The discoveries at Nag Hammadi demonstrate that what we call Christianity—and what we identify as early Christian tradition—presents only a small selection of early sources, chosen from among dozens of others. Why were writings such as those discovered at Nag Hammadi excluded from orthodox tradition and banned as “heresy”? What made gnostic views so dangerous that leaders of the orthodox church condemned them as an “abyss of madness and blasphemy against Christ”?
Those who wrote and circulated these texts did not think of themselves as heretics, but as Christians who possessed secret knowledge (gnosis) concerning the meaning of Jesus’ life and teaching that was hidden from the majority of believers. Because of their claim to higher knowledge, they came to be called gnostics (literally, “those who know”)
From ancient orthodox polemics, we have long known that the gnostics challenged doctrines which, in the second century, came to be held as sacred in early Christian creeds. Bishop Irenaeus, who supervised the church in Lyon (c. 180), and wrote the Destruction and Overthrow of Falsely So-Called Gnosis, tells us, for example, that they challenged the belief that Christ rose bodily from the dead, and the belief in “one God.” Traditionally, historians have told us that the orthodox objected to gnostic views for religious and philosophical reasons. Certainly they did: yet investigation of the newly discovered gnostic sources suggests another dimension of the controversy. It suggests that these religious debates—specifically, the questions of the resurrection and of the nature of God—had social and political implications that were crucial to the development of Christianity as an institutional religion.

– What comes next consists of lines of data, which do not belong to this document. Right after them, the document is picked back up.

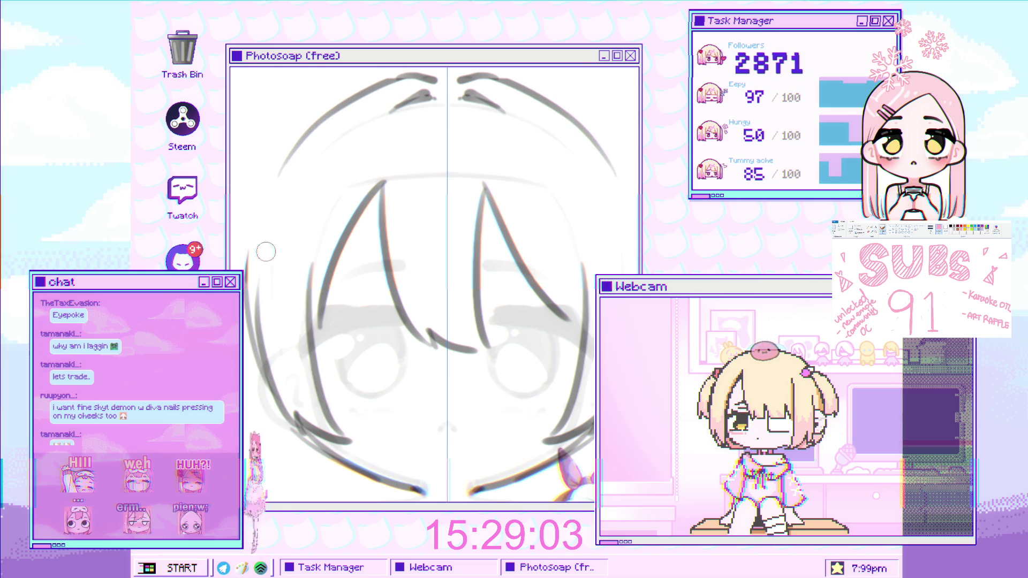
{"action": "scroll", "coordinate": [325, 273], "scroll_direction": "down", "scroll_amount": 3}
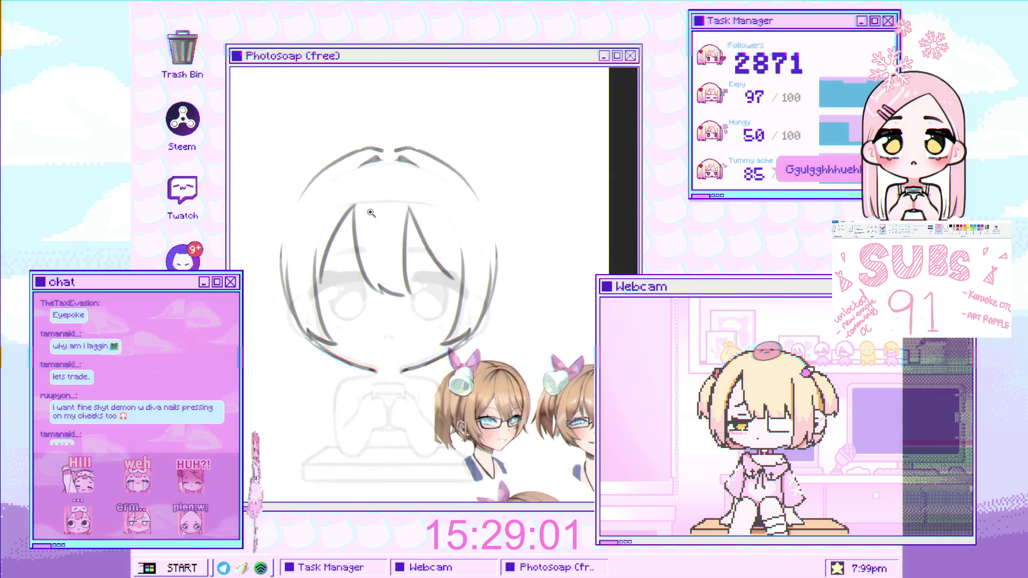
{"action": "scroll", "coordinate": [325, 273], "scroll_direction": "down", "scroll_amount": 2}
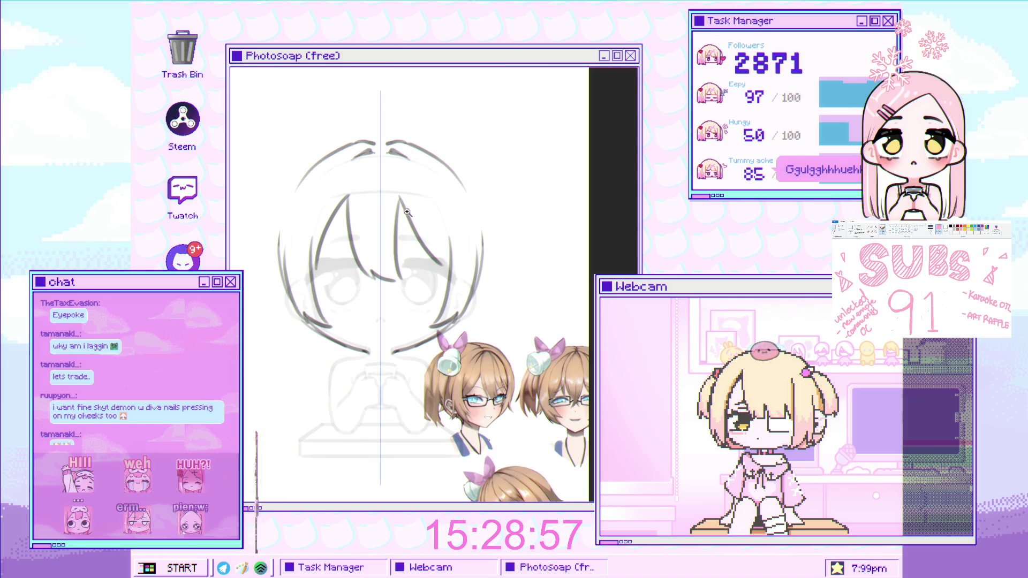
{"action": "scroll", "coordinate": [410, 212], "scroll_direction": "up", "scroll_amount": 3}
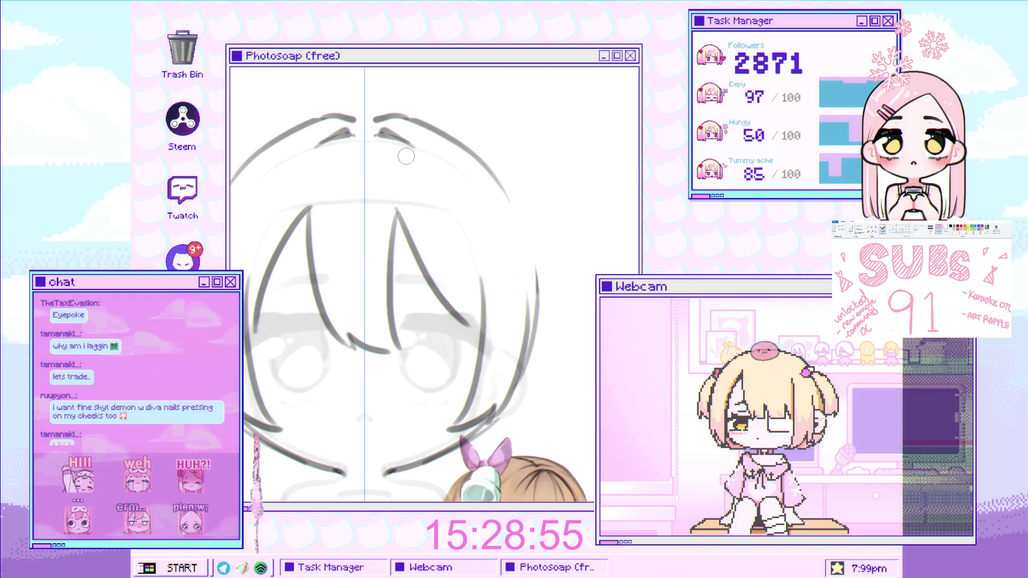
- Turn off mirrored symmetry and lasso-select the top of the head
{"action": "key", "text": "ctrl+h"}
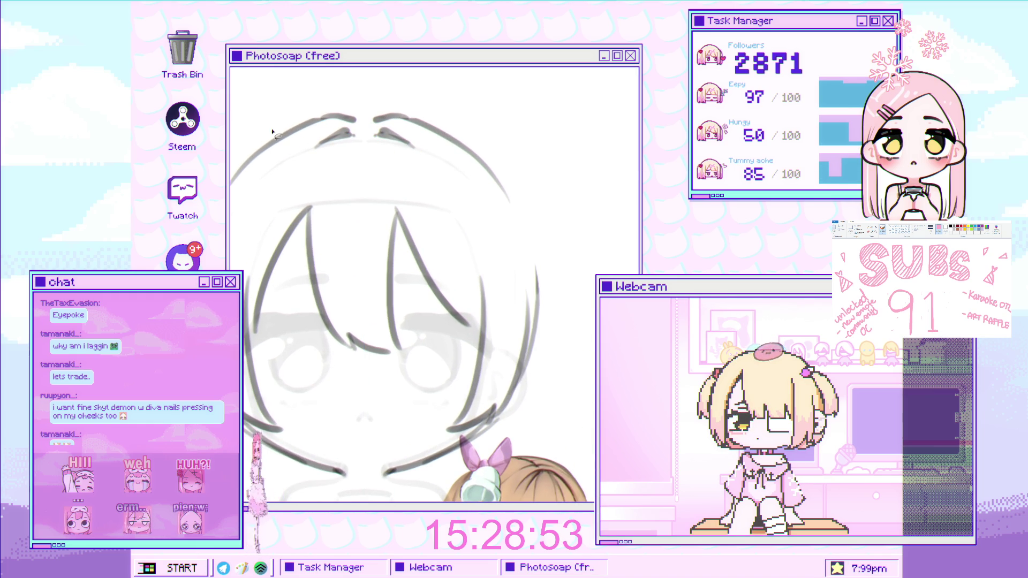
{"action": "mouse_move", "coordinate": [261, 119]}
{"action": "left_mouse_down"}
{"action": "mouse_move", "coordinate": [375, 67]}
{"action": "mouse_move", "coordinate": [514, 225]}
{"action": "mouse_move", "coordinate": [233, 213]}
{"action": "left_mouse_up"}
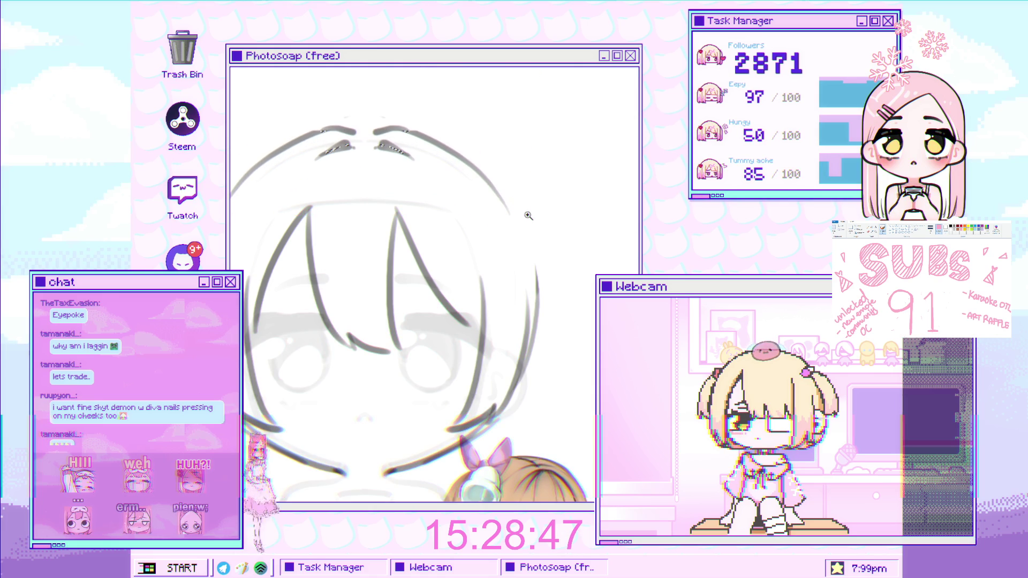
{"action": "scroll", "coordinate": [494, 324], "scroll_direction": "down", "scroll_amount": 5}
{"action": "scroll", "coordinate": [494, 324], "scroll_direction": "up", "scroll_amount": 2}
{"action": "scroll", "coordinate": [484, 303], "scroll_direction": "up", "scroll_amount": 3}
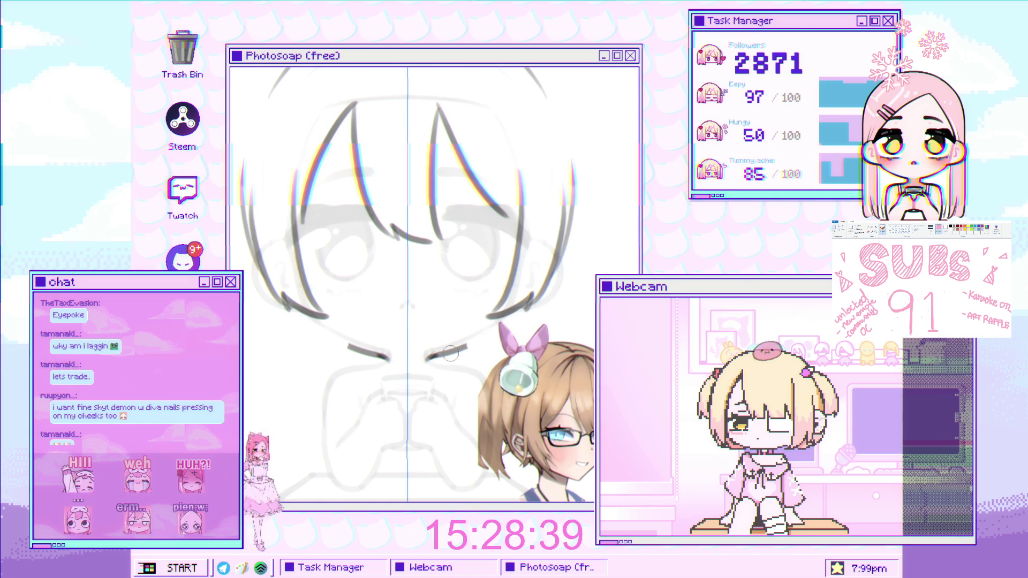
{"action": "scroll", "coordinate": [516, 317], "scroll_direction": "down", "scroll_amount": 2}
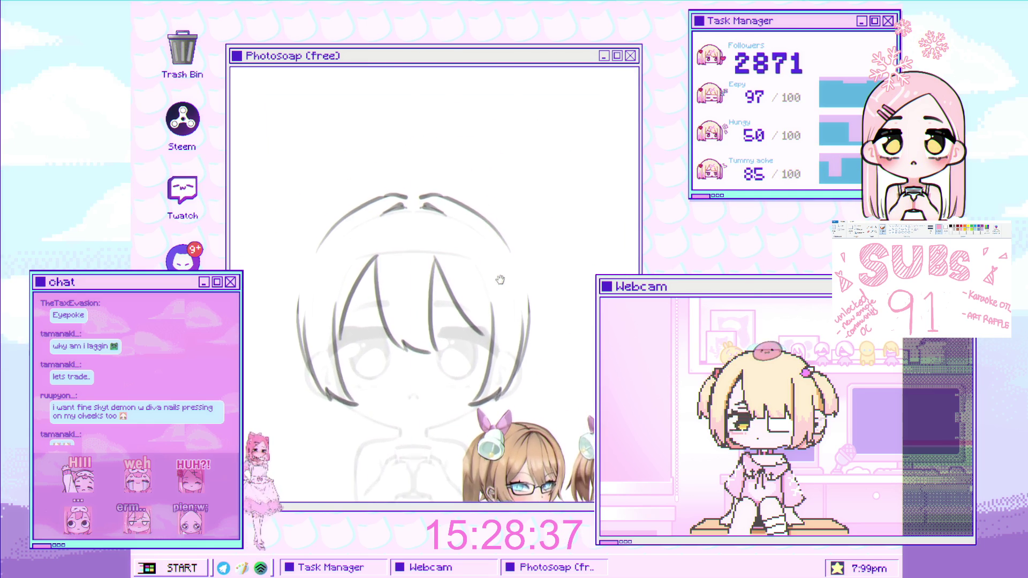
{"action": "left_click", "coordinate": [513, 315]}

Consider, for example, the political implications of the doctrine of resurrection. The statement that “Jesus Christ rose from the grave” may be the most fundamental element of Christian faith: certainly it is the most radical. For Jesus’ followers, his resurrection was the turning point in world history, the sign of its coming end. Orthodox Christians since then have declared in the apostles’ creed that Jesus of Nazareth, “crucified, dead, and buried,” was raised” on the third day.” At first, according to the New Testament gospel of Luke, the disciples themselves, in their astonishment and terror, immediately assumed that they were seeing his ghost. But Jesus challenged them: “Handle me and see, for a spirit does not have flesh and bones, as you see that I have” (Luke 24.36-43). Since they remained incredulous, he asked for something to eat; as they watched in amazement, he ate a piece of broiled fish.